# World tettering on the brink .... why don't countries start forgiving debt?



## RMCF (16 Dec 2011)

As the outlook gets gloomier by the day, with a great depression being predicted by some, I was wondering why debt forgiveness isn't on the cards at all?

Now I am no expert, and supposedly Europe/UK/USA owes a lot of money, so I am guessing it is to China? Is this right?

Plus of course they all owe money to each other. Everyone seems to be in debt. And of course China is now said to be in the middle of a property bubble, and we all know where that ends.

So would it not be in the interest of everyone concerned to start forgiving some debt? After all, if Europe goes bust, it will impact the entire world. The UK will suffer, the USA will too, and more importantly China will have lost an awful lot of buyers for their mass produced rubbish, so its hardly in their interest either.

Am I being too simple? I know its not the thing to do to say to someone "sure that money you owe me, forget about it" but might it not be a case of biting off your nose to spite your face?


----------



## z107 (16 Dec 2011)

RMCF said:


> Now I am no expert, and supposedly Europe/UK/USA owes a lot of money, so I am guessing it is to China? Is this right?

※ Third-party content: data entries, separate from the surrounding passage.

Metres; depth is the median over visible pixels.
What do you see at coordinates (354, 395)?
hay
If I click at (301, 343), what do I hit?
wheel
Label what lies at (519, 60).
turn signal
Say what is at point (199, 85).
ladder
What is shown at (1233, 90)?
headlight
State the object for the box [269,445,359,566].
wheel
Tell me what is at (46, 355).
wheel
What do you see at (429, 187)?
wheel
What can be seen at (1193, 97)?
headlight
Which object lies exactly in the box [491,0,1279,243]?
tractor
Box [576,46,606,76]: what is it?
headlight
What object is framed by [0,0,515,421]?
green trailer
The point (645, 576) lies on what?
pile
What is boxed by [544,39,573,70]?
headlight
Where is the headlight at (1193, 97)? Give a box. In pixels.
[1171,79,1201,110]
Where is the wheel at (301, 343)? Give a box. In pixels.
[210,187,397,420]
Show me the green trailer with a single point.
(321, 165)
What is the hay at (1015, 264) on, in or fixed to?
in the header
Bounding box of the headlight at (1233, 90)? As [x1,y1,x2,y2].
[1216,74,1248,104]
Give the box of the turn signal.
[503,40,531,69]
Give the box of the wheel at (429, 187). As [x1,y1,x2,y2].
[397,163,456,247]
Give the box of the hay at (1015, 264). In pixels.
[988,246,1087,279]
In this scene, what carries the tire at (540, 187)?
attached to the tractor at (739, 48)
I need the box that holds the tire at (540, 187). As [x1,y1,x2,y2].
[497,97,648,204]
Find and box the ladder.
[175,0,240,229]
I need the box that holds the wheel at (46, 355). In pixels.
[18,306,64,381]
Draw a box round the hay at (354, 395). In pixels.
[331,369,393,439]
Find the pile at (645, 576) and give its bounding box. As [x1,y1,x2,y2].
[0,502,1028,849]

I don't know, but I'm guessing that the debt is owed to the citizens of Europe/UK/USA. People with savings, investments etc.

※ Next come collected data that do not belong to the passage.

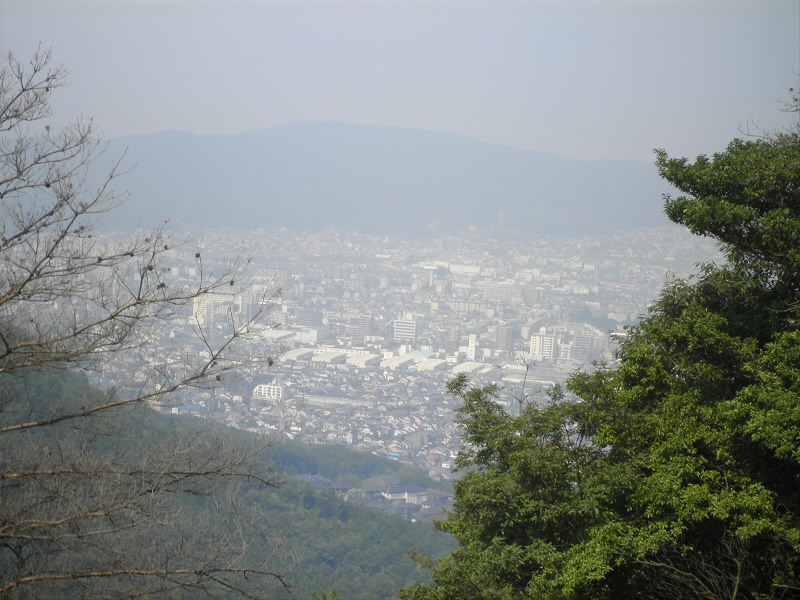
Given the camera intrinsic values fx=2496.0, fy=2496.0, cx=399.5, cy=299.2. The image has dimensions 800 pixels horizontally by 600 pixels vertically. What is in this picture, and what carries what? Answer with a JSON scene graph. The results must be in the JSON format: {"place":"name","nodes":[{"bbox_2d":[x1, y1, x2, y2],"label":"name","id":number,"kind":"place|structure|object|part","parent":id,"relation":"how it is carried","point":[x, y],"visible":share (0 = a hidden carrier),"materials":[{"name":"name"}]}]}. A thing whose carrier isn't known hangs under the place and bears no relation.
{"place":"outdoors","nodes":[
{"label":"outdoors","id":0,"kind":"place"},
{"bbox_2d":[172,404,205,414],"label":"building","id":1,"kind":"structure","parent":0,"point":[192,407],"materials":[{"name":"blue"}]},
{"bbox_2d":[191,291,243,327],"label":"apartment building","id":2,"kind":"structure","parent":0,"point":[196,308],"materials":[{"name":"white concrete"}]},
{"bbox_2d":[0,359,455,599],"label":"forested hill","id":3,"kind":"structure","parent":0,"point":[37,378],"materials":[{"name":"green plant"}]},
{"bbox_2d":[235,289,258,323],"label":"building","id":4,"kind":"structure","parent":0,"point":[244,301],"materials":[{"name":"white"}]},
{"bbox_2d":[253,382,282,401],"label":"white building","id":5,"kind":"structure","parent":0,"point":[272,387],"materials":[{"name":"white concrete"}]},
{"bbox_2d":[262,328,316,342],"label":"building","id":6,"kind":"structure","parent":0,"point":[269,335],"materials":[{"name":"white"}]},
{"bbox_2d":[279,348,315,361],"label":"warehouse","id":7,"kind":"structure","parent":0,"point":[293,353],"materials":[{"name":"white"}]},
{"bbox_2d":[295,307,317,327],"label":"building","id":8,"kind":"structure","parent":0,"point":[307,316],"materials":[{"name":"grey"}]},
{"bbox_2d":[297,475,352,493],"label":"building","id":9,"kind":"structure","parent":0,"point":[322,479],"materials":[{"name":"grey"}]},
{"bbox_2d":[309,350,349,363],"label":"warehouse","id":10,"kind":"structure","parent":0,"point":[325,358],"materials":[{"name":"white"}]},
{"bbox_2d":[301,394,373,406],"label":"building","id":11,"kind":"structure","parent":0,"point":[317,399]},
{"bbox_2d":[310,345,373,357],"label":"warehouse","id":12,"kind":"structure","parent":0,"point":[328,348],"materials":[{"name":"white"}]},
{"bbox_2d":[347,314,373,340],"label":"building","id":13,"kind":"structure","parent":0,"point":[363,326],"materials":[{"name":"grey concrete"}]},
{"bbox_2d":[345,352,380,367],"label":"warehouse","id":14,"kind":"structure","parent":0,"point":[361,360],"materials":[{"name":"white"}]},
{"bbox_2d":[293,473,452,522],"label":"building","id":15,"kind":"structure","parent":0,"point":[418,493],"materials":[{"name":"grey"}]},
{"bbox_2d":[74,125,673,236],"label":"mountain","id":16,"kind":"structure","parent":0,"point":[477,145],"materials":[{"name":"grey"}]},
{"bbox_2d":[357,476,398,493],"label":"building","id":17,"kind":"structure","parent":0,"point":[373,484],"materials":[{"name":"grey"}]},
{"bbox_2d":[0,0,799,163],"label":"sky","id":18,"kind":"structure","parent":0,"point":[572,147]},
{"bbox_2d":[381,353,427,368],"label":"warehouse","id":19,"kind":"structure","parent":0,"point":[403,362],"materials":[{"name":"white"}]},
{"bbox_2d":[393,317,415,342],"label":"building","id":20,"kind":"structure","parent":0,"point":[401,326],"materials":[{"name":"white concrete"}]},
{"bbox_2d":[380,486,430,504],"label":"building","id":21,"kind":"structure","parent":0,"point":[396,494],"materials":[{"name":"white"}]},
{"bbox_2d":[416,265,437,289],"label":"building","id":22,"kind":"structure","parent":0,"point":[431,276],"materials":[{"name":"white"}]},
{"bbox_2d":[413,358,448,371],"label":"warehouse","id":23,"kind":"structure","parent":0,"point":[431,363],"materials":[{"name":"white"}]},
{"bbox_2d":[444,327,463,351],"label":"building","id":24,"kind":"structure","parent":0,"point":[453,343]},
{"bbox_2d":[442,262,480,274],"label":"building","id":25,"kind":"structure","parent":0,"point":[471,269],"materials":[{"name":"white"}]},
{"bbox_2d":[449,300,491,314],"label":"building","id":26,"kind":"structure","parent":0,"point":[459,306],"materials":[{"name":"white concrete"}]},
{"bbox_2d":[450,361,491,374],"label":"warehouse","id":27,"kind":"structure","parent":0,"point":[472,367],"materials":[{"name":"white"}]},
{"bbox_2d":[467,334,476,360],"label":"tower building","id":28,"kind":"structure","parent":0,"point":[472,348],"materials":[{"name":"white concrete"}]},
{"bbox_2d":[497,212,504,229],"label":"tower","id":29,"kind":"structure","parent":0,"point":[501,219],"materials":[{"name":"white"}]},
{"bbox_2d":[479,281,525,304],"label":"building","id":30,"kind":"structure","parent":0,"point":[492,293],"materials":[{"name":"white concrete"}]},
{"bbox_2d":[495,324,513,351],"label":"building","id":31,"kind":"structure","parent":0,"point":[506,340],"materials":[{"name":"grey brick"}]},
{"bbox_2d":[529,333,556,360],"label":"apartment building","id":32,"kind":"structure","parent":0,"point":[547,342],"materials":[{"name":"white concrete"}]},
{"bbox_2d":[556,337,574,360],"label":"building","id":33,"kind":"structure","parent":0,"point":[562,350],"materials":[{"name":"white concrete"}]},
{"bbox_2d":[571,324,609,361],"label":"apartment building","id":34,"kind":"structure","parent":0,"point":[578,347],"materials":[{"name":"grey concrete"}]},
{"label":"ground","id":35,"kind":"structure","parent":0},
{"bbox_2d":[0,46,295,599],"label":"bare tree","id":36,"kind":"object","parent":35,"relation":"on","point":[110,318],"visible":0.99,"materials":[{"name":"brown plant"}]},
{"bbox_2d":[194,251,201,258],"label":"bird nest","id":37,"kind":"object","parent":36,"relation":"on","point":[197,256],"visible":0.72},
{"bbox_2d":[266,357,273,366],"label":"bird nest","id":38,"kind":"object","parent":36,"relation":"hanging from","point":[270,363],"visible":0.62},
{"bbox_2d":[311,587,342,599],"label":"shrub","id":39,"kind":"object","parent":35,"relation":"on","point":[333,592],"visible":0.96,"materials":[{"name":"green plant"}]},
{"bbox_2d":[4,222,707,490],"label":"city","id":40,"kind":"object","parent":35,"relation":"on","point":[451,452],"visible":0.63},
{"bbox_2d":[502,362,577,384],"label":"warehouse","id":41,"kind":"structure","parent":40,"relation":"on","point":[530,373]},
{"bbox_2d":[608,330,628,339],"label":"building","id":42,"kind":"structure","parent":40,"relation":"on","point":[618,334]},
{"bbox_2d":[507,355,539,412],"label":"bare tree","id":43,"kind":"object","parent":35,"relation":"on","point":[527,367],"visible":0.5,"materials":[{"name":"brown wood"}]},
{"bbox_2d":[398,124,799,599],"label":"tree","id":44,"kind":"object","parent":35,"relation":"on","point":[721,473],"visible":1,"materials":[{"name":"green plant"}]},
{"label":"crown","id":45,"kind":"part","parent":44,"relation":"part of","materials":[{"name":"green plant"}]},
{"bbox_2d":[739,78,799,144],"label":"bare tree","id":46,"kind":"object","parent":35,"relation":"on","point":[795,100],"visible":0.71,"materials":[{"name":"plant"}]}
]}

These people don't want debt forgiveness.

(I could be wrong though! - The whole thing is pretty confusing, probably deliberately so)


----------



## darag (25 Dec 2011)

Ultimately all debts are the savings of others.

If you really want to surrender your savings to support debt forgiveness, then you'll find plenty of desperate debtors who will gladly take your money.  But I doubt such a voluntary debt forgiveness scheme would have much uptake.

So to pursue such a policy you are talking about forcing losses on savers (i.e. raiding  deposit accounts and pensions savings).  This has been done by some countries (particularly in Latin America) but the economic results have not been spectacular, to say the least.


----------